A unique concept for different realities
Strictly speaking, the concept of "vertical farm" refers to the practice of producing food in vertical, integrated or not in other facilities specially built or preexisting. In this perspective the vertical farm is therefore predominantly urban agricultural company, or placed in urban areas, which develops vertically and uses specific cultural, organizational and commercial techniques.
Recent trends, however, tend to extend the concept to many and different production methods, which share the choice of using the space vertically, to four fundamental and incontrovertible evidences:
- the deterioration of agricultural soils, linked to intensive production techniques;
- the growing demand for food due to the steady growth of the world population, which increases at the rate of 80 million people a year;
- the continuing growth of the urban population: it is estimated that in 2050 nearly 80% of the earth's population will reside in urban centers, resulting in exponential expansion of soil artificialisation;
- the rapid climate change, which causes the increase of desertification and the rising of sea levels, which could decrease the arable land.
Therefore fall into the category of vertical farm also all those cultivation methods based on the exploitation of the vertical dimension, as the vegetable gardens on the rooftop, green wall and vegetable gardens implemented on balconies or terraces of varying width.

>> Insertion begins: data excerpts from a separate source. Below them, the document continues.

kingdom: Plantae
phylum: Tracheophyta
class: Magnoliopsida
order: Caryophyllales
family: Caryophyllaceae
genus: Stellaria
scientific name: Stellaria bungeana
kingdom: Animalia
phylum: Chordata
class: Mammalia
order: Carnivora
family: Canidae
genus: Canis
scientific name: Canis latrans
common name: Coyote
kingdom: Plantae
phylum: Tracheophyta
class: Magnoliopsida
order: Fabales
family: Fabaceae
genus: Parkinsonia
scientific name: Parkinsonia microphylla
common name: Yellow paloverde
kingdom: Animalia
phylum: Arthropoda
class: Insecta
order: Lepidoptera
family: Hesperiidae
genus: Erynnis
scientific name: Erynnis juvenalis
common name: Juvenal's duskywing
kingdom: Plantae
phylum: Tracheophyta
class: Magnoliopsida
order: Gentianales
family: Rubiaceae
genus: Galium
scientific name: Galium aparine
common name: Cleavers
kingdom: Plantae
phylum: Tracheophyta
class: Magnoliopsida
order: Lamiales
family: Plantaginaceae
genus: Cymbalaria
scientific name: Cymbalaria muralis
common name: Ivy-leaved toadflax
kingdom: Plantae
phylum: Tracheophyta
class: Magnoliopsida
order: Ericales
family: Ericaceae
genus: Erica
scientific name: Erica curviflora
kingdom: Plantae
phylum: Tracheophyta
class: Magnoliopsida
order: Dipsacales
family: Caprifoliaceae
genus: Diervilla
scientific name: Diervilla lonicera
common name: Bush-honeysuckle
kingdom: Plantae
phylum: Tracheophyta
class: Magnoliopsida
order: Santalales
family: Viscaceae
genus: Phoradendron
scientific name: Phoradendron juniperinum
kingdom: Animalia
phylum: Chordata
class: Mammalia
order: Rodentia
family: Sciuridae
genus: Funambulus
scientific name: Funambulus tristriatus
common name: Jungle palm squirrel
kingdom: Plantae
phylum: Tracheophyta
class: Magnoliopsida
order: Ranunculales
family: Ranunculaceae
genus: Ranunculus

Said that, each of them requires owns techniques and organizations, responding to different needs and a different historical and operational development, in the present work we take into consideration their specific problems, with particular attention, however, to the industrial vertical farms, trying to put light on whether and to what extent they can be a real sustainable response to the growing need for food, as their most important theoretical, the American Dickson Despommier, states. The illustrious professor of microbiology and Public Health at Columbia University in New York, with his book The Vertical Farm (2010), laid the theoretical foundations of the innovative urban vertical farming methods designed to «feeding the world in the 21st Century».
The question is whether the enthusiastic optimism Despommier can find concrete and advantageous embodiment and if the vertical farm can actually become «the next big thing for food and tech», as defining the business television channel CNBC, capable of representing a possible solution of the problems highlighted, or remain a fascinating, but not sustainable idea.